--- begin ---
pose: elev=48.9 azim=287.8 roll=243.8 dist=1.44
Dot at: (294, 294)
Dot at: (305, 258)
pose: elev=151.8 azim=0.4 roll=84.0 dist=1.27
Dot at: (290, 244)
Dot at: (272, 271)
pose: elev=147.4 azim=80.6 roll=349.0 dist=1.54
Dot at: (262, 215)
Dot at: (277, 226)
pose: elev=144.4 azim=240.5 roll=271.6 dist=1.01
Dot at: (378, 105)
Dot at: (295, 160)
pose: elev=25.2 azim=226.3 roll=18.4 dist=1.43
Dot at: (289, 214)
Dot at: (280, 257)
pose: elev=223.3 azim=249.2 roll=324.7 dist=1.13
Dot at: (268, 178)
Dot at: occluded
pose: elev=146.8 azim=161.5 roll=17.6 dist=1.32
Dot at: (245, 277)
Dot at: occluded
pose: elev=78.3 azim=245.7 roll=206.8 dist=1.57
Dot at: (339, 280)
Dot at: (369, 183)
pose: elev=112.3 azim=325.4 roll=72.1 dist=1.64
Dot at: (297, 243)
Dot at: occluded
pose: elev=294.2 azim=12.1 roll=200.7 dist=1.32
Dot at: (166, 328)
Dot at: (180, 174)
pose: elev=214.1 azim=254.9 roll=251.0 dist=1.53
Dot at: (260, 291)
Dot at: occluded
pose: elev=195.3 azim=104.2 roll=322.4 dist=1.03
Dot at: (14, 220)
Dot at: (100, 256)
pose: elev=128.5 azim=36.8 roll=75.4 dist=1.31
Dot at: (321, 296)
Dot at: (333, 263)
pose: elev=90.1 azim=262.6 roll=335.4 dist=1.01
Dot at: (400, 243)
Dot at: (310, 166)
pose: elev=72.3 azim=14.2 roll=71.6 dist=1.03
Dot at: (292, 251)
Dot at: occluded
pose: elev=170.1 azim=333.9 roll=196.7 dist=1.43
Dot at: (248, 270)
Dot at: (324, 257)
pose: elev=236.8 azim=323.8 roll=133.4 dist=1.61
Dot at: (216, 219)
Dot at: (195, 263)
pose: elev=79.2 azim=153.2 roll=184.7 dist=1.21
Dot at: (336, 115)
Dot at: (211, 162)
--- end ---
Rewrite the entries from the first one through the line containing "Dot at: (277, 226)", both ends included. Replace "dist" with "distance" and leave everything else unchanged.

### The output
pose: elev=48.9 azim=287.8 roll=243.8 distance=1.44
Dot at: (294, 294)
Dot at: (305, 258)
pose: elev=151.8 azim=0.4 roll=84.0 distance=1.27
Dot at: (290, 244)
Dot at: (272, 271)
pose: elev=147.4 azim=80.6 roll=349.0 distance=1.54
Dot at: (262, 215)
Dot at: (277, 226)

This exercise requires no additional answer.